Über den Verbleib des Vorgängerbaus, der in den Archiven belegt ist, kann der Bauforscher bisher nur spekulieren: Er könnte vollständig für einen Wiederaufbau an anderer Stelle verkauft worden sein - „oder er ist einem Feuer vollständig zum Opfer gefallen.“
Tapeten zeugen von den Wohntrends im Laufe der Zeit
Doch das Baudatum ist nicht die einzige Frage, das die LWL-Experten am Günnemann-Kotten interessiert. Untersucht wird auch, wie das Haus im 19. Jahrhundert umgebaut worden ist. „Das ist für uns wie ein riesiges 3D-Puzzle“, schwärmt Barthold. Jeder Befund sei ein Teilchen des ganzen. „Bis das Puzzle schließlich ein Bild ergibt.“ Ein Fund, das steht jetzt schon fest, ist dabei besonders spannend. Hinter einer Holzwand wurden Tapetenreste entdeckt. Viele Bahnen, die im Laufe der Zeit übereinandergeklebt worden sind. „Das ist wie ein Musterbuch der Jahrhunderte“, so der Bauforscher.
───
:: Arbeitsaufträge ::
- a) Übertrage den folgenden Satz aus dem Text über den Günnemann-Kotten ins Englische: „Hinter einer Holzwand wurden Tapetenreste entdeckt.“
- b) Setze den Text über den Günnemann-Kotten im Anschluss an seinen letzten Satz fort.

:: Erfasste Daten ::
───
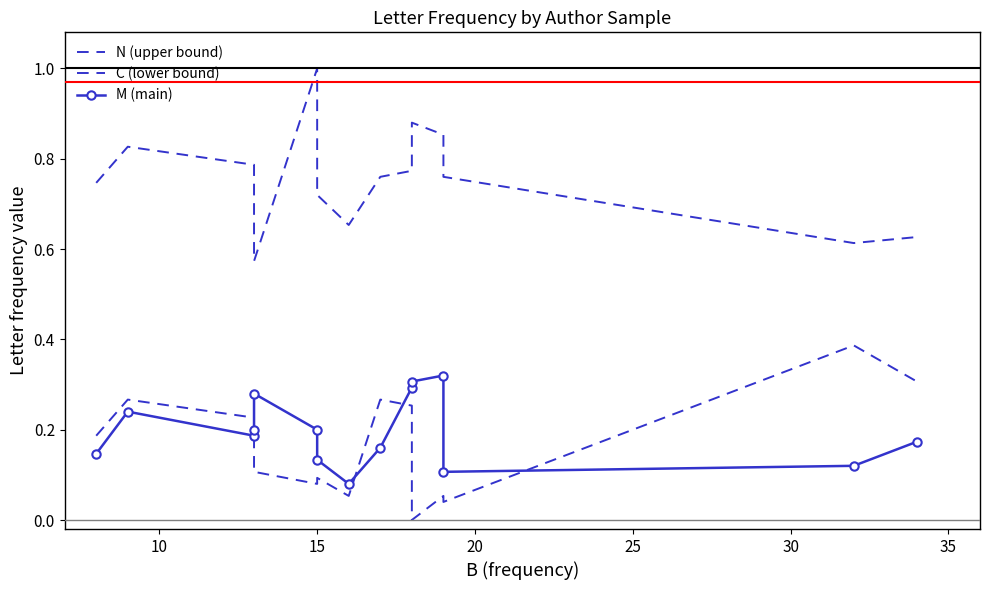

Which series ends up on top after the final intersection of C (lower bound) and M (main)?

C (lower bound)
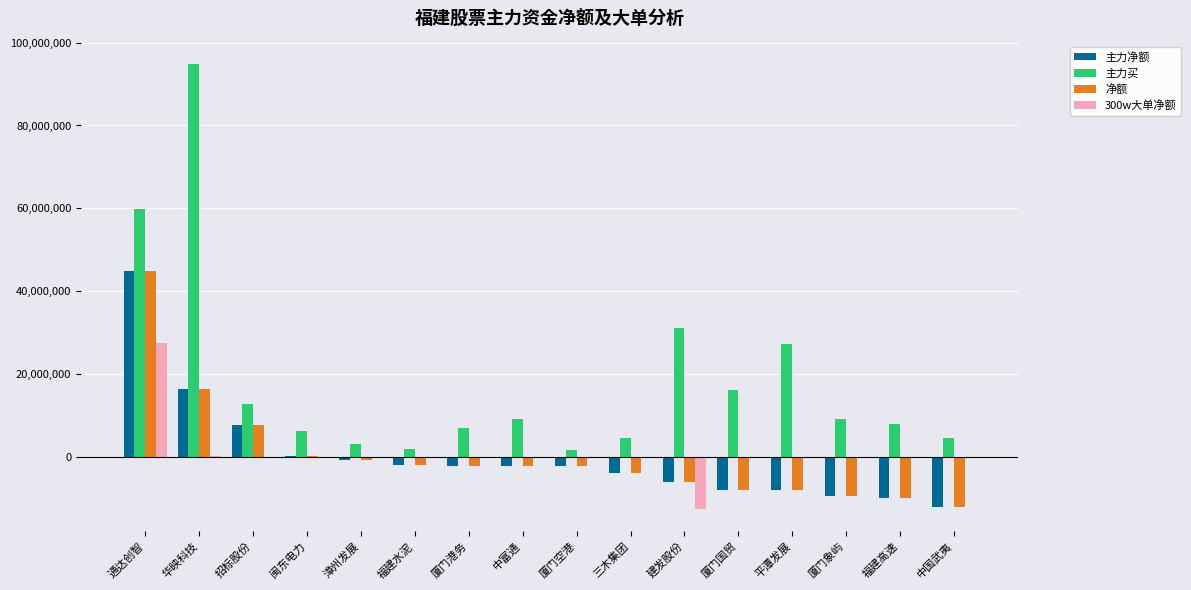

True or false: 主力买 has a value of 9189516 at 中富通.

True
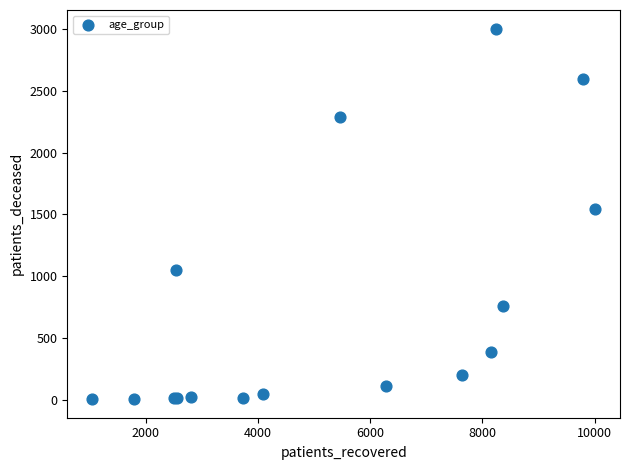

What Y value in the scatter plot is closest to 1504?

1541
───
:: Lösungen ::
- a) Remnants of wallpaper were discovered behind a wooden wall.

- b)
Nicht nur mit dem Holzbohrer, auch mit modernster Technik versuchen die Fachleute vom LWL den Geheimnissen des Hauses auf die Spur zu kommen. Mit einem 3D-Laserscanner, der kleinste Vertiefungen aufspürt, vermessen sie derzeit unter anderem die Inschriften auf dem Torbogen und im Grundstein – in der Hoffnung, die verwitterten Buchstaben am Bildschirm sichtbar machen zu können. Vieles hatte der Kotten-Verein bereits entziffert, doch mit dem Scanner konnten bereits einige Zweifel ausgeräumt werden.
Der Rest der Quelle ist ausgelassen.